Ministers and the Keynesian-infused Treasury officials who advise them would see no difference between a dollar spent on investment, personal consumption, or government handouts.
Yet it is investment supplied by savings that drives incomes.
Australian income growth has been especially fostered by mining booms during the late 1960s, early 1970s, and during the 30-year period from the mid 1980s. Since then, investment has flagged. In per capita terms – and excluding the renewable investment that is dependent on subsidies (and actually destroys productive investment), real annual per capita investment fell from around $8,000 to $6,000.

There is no sign of this trend being reversed, and its long-term effect is a lowering of living standards, perhaps by as much as a quarter, from what they would otherwise be.
Nothing illustrates the damage imposed by politicians’ ideologically driven hubris more than the power costs forcing the closure of value-adding smelting and agricultural processing plants across the nation. And as Westpac shows, the Albanese-Bowen Plan to reduce electricity prices by replacing coal with wind, solar, and batteries has predictably backfired. Electricity bills will be 42 per cent higher this year than in 2022.

This has nothing to do with the cost of coal and the plant that converts it to electricity – coal itself is so amply available that, as has been the case for a century, its cost of mining has steadily declined as technologies have improved.
A further high-profile symptom of government-induced disaster is housing. Australia has infinite land availability and a highly efficient (mainly non-unionised) housing and land development workforce. Yet over the past 15 years, house prices (which were already among the highest in the world) in relation to income levels have increased by 30 per cent.

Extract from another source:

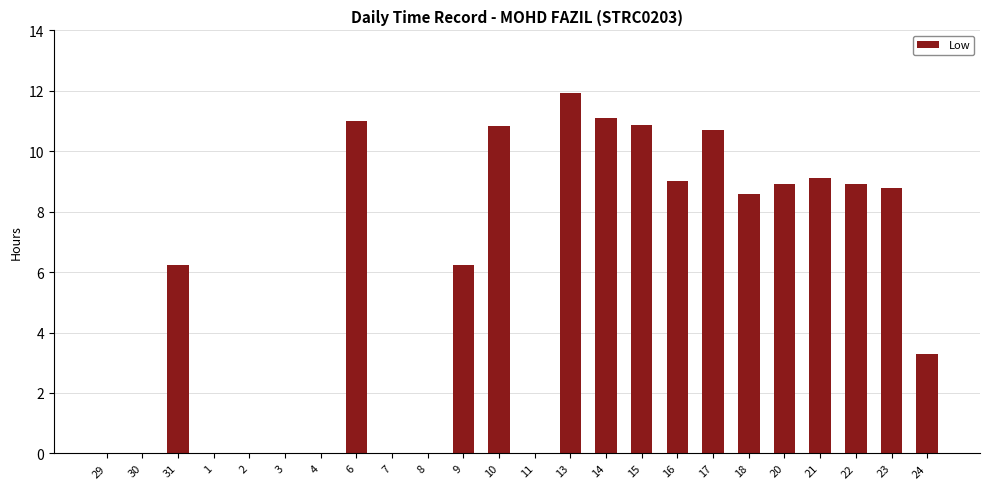

What is the sum of all values?

135.5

That outcome is solely due to restrictive state government land availability policies, which could be readily combatted by the Commonwealth.
In democracies, political parties that spend money they don’t have to buy votes and provide favours to those considered to be minorities generally are favoured by electorates. That is, until they are no longer so favoured, a turnaround that occurs once the policies are recognised for the net harm they cause.
This was the case in the 1980s Anglosphere with the elections of Thatcher, Reagan, Lange-Douglas, and Fraser. This has been repeated with Trump in the US and is threatened with Farage in the UK.
Following that pattern has been the gradual rise in One Nation’s popularity in response to recognition of the Albanese government’s incompetence in economic management, propelled by terror in the name of self-described Islamists. One outcome is the dramatic realignment of politicians in the Liberal and National Parties.
But, as those seeking to circumscribe the free expression of opinions are all too aware, without harnessing democracy to free speech, the change that can allow such transformations ranges from difficult to almost impossible.